[[ AVAILABLE DATA open ]]

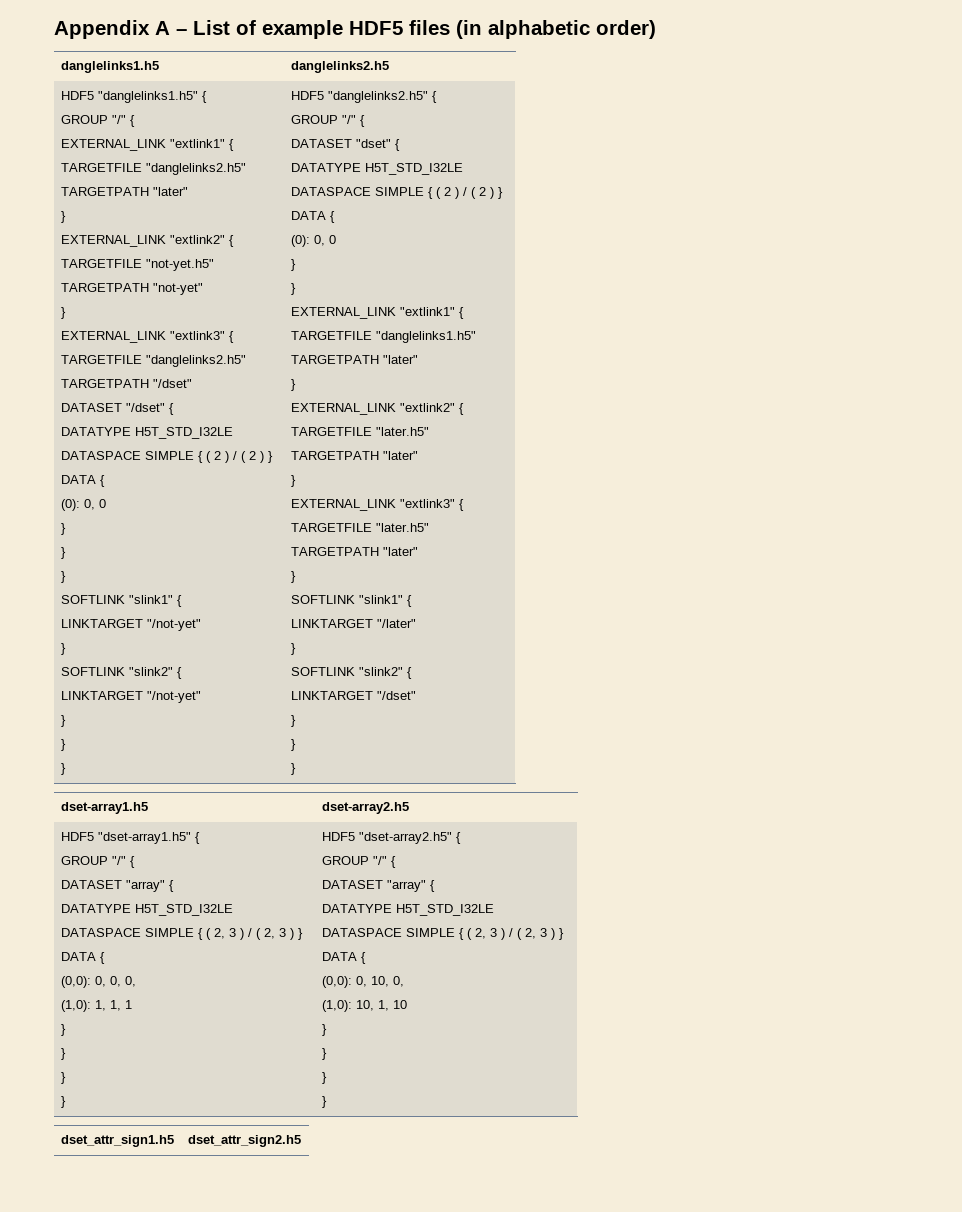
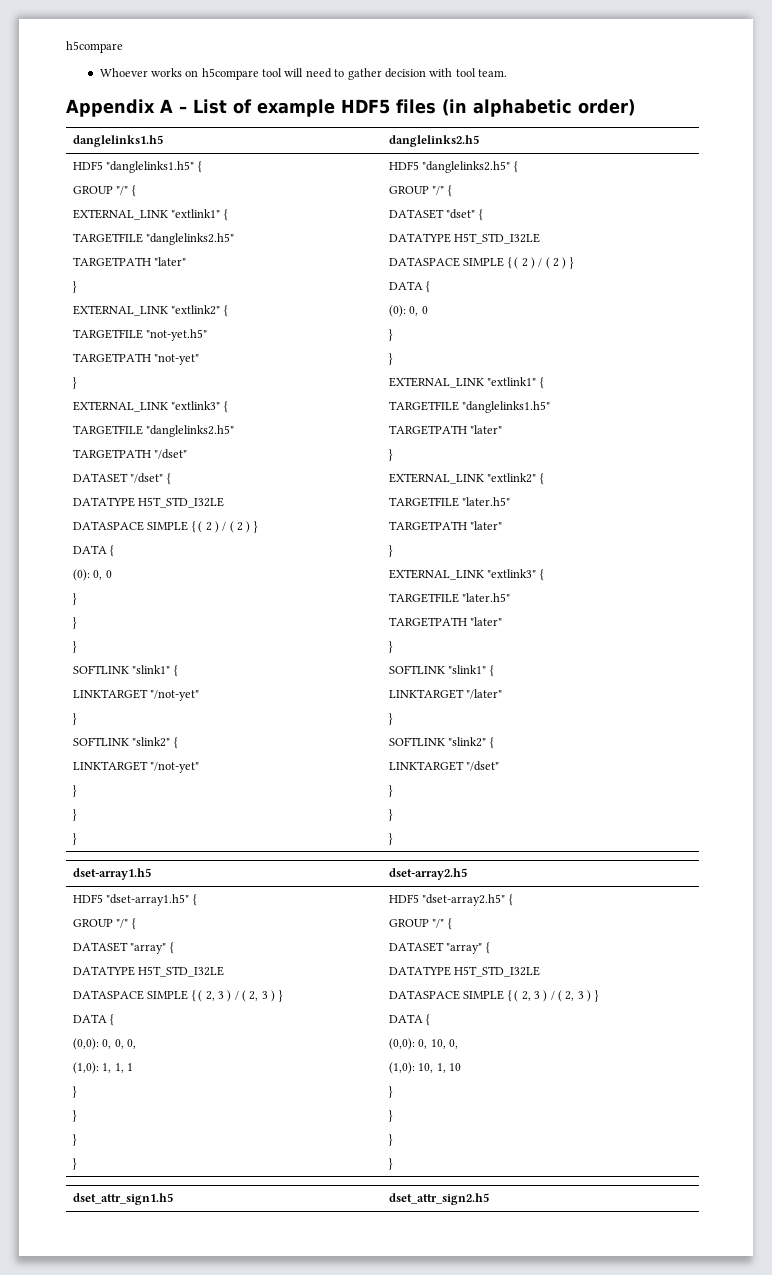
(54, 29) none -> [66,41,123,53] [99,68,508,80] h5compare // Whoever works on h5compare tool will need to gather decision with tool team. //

[[ AVAILABLE DATA closed ]]
[[ AVAILABLE DATA open ]]

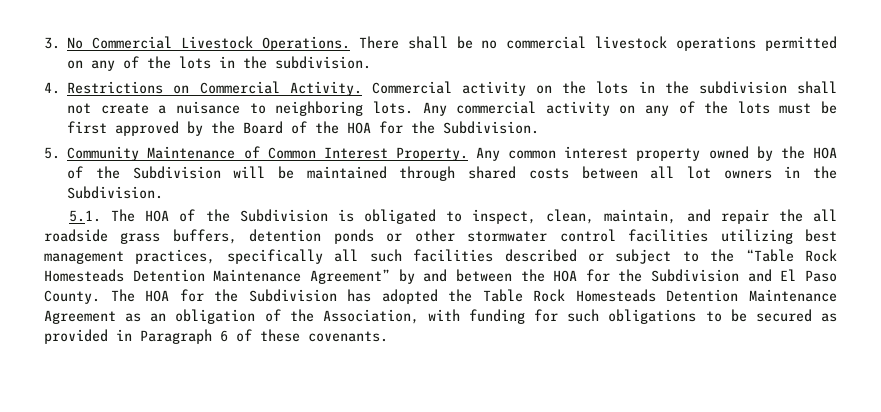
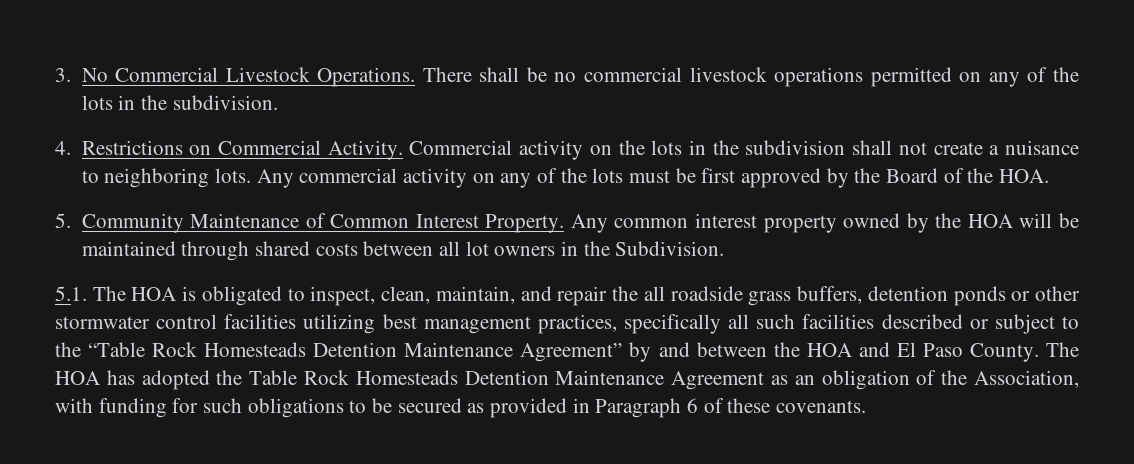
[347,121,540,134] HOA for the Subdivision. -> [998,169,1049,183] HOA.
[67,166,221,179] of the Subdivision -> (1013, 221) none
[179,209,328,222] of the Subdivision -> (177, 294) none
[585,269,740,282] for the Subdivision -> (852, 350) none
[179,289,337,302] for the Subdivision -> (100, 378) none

[[ AVAILABLE DATA closed ]]
[[ AVAILABLE DATA open ]]

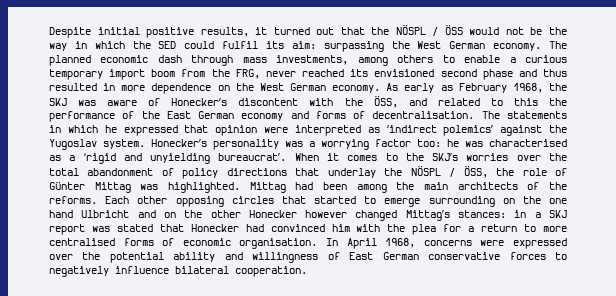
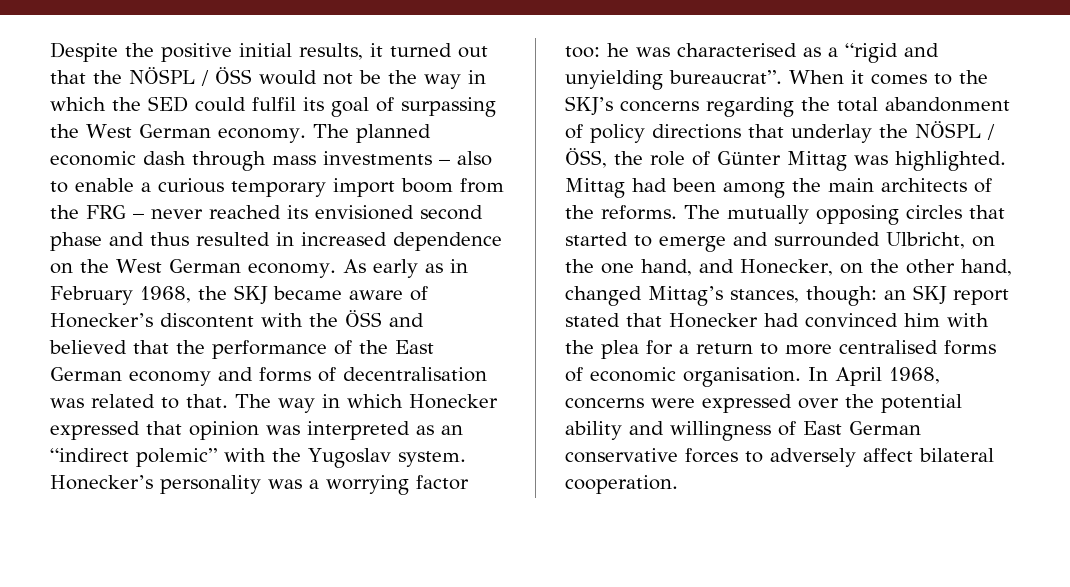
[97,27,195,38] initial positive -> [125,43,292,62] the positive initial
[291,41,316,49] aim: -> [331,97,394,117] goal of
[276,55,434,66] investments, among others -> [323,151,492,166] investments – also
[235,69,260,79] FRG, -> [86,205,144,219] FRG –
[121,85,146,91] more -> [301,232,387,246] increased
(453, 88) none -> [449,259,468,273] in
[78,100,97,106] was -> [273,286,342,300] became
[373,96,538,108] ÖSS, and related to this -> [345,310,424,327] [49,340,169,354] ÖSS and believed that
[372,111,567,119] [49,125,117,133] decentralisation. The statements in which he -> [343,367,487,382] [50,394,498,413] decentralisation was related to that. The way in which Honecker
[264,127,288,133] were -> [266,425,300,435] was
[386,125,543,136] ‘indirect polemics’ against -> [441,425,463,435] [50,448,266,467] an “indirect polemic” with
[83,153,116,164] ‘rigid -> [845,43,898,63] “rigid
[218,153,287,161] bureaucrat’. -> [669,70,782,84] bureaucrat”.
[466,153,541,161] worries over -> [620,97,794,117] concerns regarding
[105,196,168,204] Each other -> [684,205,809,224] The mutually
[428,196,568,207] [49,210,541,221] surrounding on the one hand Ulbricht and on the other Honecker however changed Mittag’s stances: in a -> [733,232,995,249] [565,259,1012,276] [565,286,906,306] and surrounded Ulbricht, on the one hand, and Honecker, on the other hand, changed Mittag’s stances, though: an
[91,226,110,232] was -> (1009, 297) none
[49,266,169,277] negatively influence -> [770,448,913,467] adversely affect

[[ AVAILABLE DATA closed ]]

» ABOUT THIS TASK
Within the material above, transcribe exactly the lines that run from the line holding "[218,153,287,161] bureaucrat’. ->" through the line holding "[428,196,568,207] [49,210,541,221] surrounding".

» YOUR RESPONSE
[218,153,287,161] bureaucrat’. -> [669,70,782,84] bureaucrat”.
[466,153,541,161] worries over -> [620,97,794,117] concerns regarding
[105,196,168,204] Each other -> [684,205,809,224] The mutually
[428,196,568,207] [49,210,541,221] surrounding on the one hand Ulbricht and on the other Honecker however changed Mittag’s stances: in a -> [733,232,995,249] [565,259,1012,276] [565,286,906,306] and surrounded Ulbricht, on the one hand, and Honecker, on the other hand, changed Mittag’s stances, though: an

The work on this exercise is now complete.